CONCORD, N.H. – Advocates for adoptees on Monday celebrated the issuance of the 1,000th original birth certificate under a New Hampshire law that also became the model for legislation enacted just a few weeks ago in neighboring Maine.

“This is the most significant piece of legislation I’ve ever sponsored,” said state Sen. Lou D’Allesandro, who’s now serving his 13th year in New Hampshire’s Legislature. D’Allesandro sees the law from a unique perspective as the father of two adoptive children, one of them born in Maine.

“I can’t tell you, the cards and letters I get from people all over the country telling me how glad they are that this has happened,” said the Manchester Democrat.

Since Jan. 2, 2005, New Hampshire has allowed people born there who are 18 and older to obtain their original birth certificates – those with their biological parents’ names – without having to get a judge’s approval first.

Monday’s observance at the state’s vital records office in Concord marked the issuance of the 1,000th birth certificate under that law, which supporters call the first of its kind passed by a New England state and the seventh in the nation.

Advocates say the law helps adoptees find out about their biological parents’ medical histories so they will have more information on whether they and their own children are prone to hereditary diseases such as diabetes and cancer.

While that is a major concern of supporters, it is secondary to the notion that having access to original birth certificates is a basic right of adoptees, said Maine state Sen. Paula Benoit, an adoptee who sponsored the legislation that Gov. John Baldacci signed June 25.

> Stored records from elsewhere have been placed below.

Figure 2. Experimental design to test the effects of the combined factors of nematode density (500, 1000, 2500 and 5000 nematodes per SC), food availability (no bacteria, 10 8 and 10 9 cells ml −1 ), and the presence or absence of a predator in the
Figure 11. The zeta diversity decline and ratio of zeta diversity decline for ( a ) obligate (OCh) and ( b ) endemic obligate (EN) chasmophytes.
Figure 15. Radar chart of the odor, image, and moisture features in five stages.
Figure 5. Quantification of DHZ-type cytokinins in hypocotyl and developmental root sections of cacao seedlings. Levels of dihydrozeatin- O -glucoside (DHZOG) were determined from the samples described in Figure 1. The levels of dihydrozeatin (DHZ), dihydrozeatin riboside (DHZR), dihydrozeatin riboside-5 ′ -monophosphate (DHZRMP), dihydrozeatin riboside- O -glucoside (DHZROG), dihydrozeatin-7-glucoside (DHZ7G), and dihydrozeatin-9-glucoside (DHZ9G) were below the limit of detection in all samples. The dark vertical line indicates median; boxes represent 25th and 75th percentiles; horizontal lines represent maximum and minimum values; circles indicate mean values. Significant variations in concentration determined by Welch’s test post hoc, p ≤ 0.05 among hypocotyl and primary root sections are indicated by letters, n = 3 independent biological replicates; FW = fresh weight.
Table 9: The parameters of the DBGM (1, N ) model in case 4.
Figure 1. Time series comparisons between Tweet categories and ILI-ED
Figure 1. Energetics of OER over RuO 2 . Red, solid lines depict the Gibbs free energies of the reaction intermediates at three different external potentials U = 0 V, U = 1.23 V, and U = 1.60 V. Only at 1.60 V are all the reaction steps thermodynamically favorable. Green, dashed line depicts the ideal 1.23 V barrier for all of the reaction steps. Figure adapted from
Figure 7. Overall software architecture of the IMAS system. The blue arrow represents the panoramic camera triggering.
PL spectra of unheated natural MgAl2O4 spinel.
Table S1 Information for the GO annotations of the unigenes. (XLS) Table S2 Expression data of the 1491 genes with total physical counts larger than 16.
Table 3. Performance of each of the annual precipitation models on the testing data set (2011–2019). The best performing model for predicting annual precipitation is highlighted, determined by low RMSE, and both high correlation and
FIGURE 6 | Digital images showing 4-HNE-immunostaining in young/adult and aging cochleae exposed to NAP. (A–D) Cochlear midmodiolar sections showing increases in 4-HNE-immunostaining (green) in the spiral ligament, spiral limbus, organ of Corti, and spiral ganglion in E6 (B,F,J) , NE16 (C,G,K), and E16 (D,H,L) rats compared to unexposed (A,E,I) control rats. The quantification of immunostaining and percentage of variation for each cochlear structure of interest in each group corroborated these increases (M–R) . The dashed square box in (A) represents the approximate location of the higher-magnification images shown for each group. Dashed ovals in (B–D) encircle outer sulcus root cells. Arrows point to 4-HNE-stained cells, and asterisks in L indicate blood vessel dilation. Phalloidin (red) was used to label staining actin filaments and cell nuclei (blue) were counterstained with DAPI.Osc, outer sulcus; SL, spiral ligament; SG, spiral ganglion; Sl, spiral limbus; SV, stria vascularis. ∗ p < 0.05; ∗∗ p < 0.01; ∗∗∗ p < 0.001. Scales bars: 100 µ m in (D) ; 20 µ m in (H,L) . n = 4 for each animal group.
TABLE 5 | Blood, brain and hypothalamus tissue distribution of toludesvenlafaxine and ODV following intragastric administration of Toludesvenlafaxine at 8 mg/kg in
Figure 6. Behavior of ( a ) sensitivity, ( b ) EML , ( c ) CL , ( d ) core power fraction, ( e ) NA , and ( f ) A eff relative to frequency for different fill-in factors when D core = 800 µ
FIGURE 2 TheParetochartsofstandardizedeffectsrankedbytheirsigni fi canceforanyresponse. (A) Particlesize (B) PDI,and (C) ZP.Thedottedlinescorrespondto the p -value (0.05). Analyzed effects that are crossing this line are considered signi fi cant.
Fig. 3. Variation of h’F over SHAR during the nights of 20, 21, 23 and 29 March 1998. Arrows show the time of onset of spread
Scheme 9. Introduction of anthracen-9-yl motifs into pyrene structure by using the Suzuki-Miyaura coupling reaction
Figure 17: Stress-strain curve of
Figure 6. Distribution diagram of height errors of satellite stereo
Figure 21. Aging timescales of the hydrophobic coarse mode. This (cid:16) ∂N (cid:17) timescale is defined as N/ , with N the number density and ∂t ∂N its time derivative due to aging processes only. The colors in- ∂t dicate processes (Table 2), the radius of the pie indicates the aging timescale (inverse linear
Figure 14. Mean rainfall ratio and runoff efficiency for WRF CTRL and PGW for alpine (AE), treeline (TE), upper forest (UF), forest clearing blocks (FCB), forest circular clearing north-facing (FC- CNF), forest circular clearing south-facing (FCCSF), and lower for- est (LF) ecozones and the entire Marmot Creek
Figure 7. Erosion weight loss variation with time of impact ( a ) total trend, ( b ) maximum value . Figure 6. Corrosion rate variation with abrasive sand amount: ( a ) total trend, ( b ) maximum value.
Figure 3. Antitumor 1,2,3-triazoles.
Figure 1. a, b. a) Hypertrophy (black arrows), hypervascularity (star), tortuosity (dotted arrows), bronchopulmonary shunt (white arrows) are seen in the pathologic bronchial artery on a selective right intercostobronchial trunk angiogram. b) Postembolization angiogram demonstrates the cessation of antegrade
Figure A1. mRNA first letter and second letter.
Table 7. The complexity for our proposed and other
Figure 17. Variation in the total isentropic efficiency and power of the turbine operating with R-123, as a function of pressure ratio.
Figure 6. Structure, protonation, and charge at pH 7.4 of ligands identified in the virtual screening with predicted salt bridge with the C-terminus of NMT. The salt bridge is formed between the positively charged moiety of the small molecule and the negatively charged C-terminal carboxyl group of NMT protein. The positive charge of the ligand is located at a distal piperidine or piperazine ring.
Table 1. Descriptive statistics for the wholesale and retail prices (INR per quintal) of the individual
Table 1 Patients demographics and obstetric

Benoit, R-Phippsburg, said Maine’s law, which takes effect in 2009, restores rights that were taken away in 1953 when Maine passed a law that required adoptees to obtain court orders in order to get access to their original birth certificates.

Both Maine’s and New Hampshire’s laws allow biological parents to state that they do not wish to be contacted by a birth child.

Restoration of direct access “is a very big deal for people who have been without an identity,” said Benoit, who attended Monday’s event, which also celebrated the passage of Maine’s law. “This is a right everyone has except adoptees born [since 1953].”

Benoit became the key to passage of the Maine law this year after efforts to persuade the previous Legislature to pass it foundered, according to supporters.

While advocates prepared well for the previous session’s attempt, “they didn’t have an advocate in the Legislature,” said Benoit. “I was the advocate this year.”

“I had a personal conversation with every single one” of the other 150 legislators, she added.

Paul Schibbelhute, New England regional director of the American Adoption Congress, said Benoit “brought a civil tone to the whole debate. She was able to personalize it for the Legislature.”

Shibbelhute’s group says Alabama, Alaska, Delaware, Kansas, Oregon and Tennessee also allow adoptees to have access to their original birth certificates.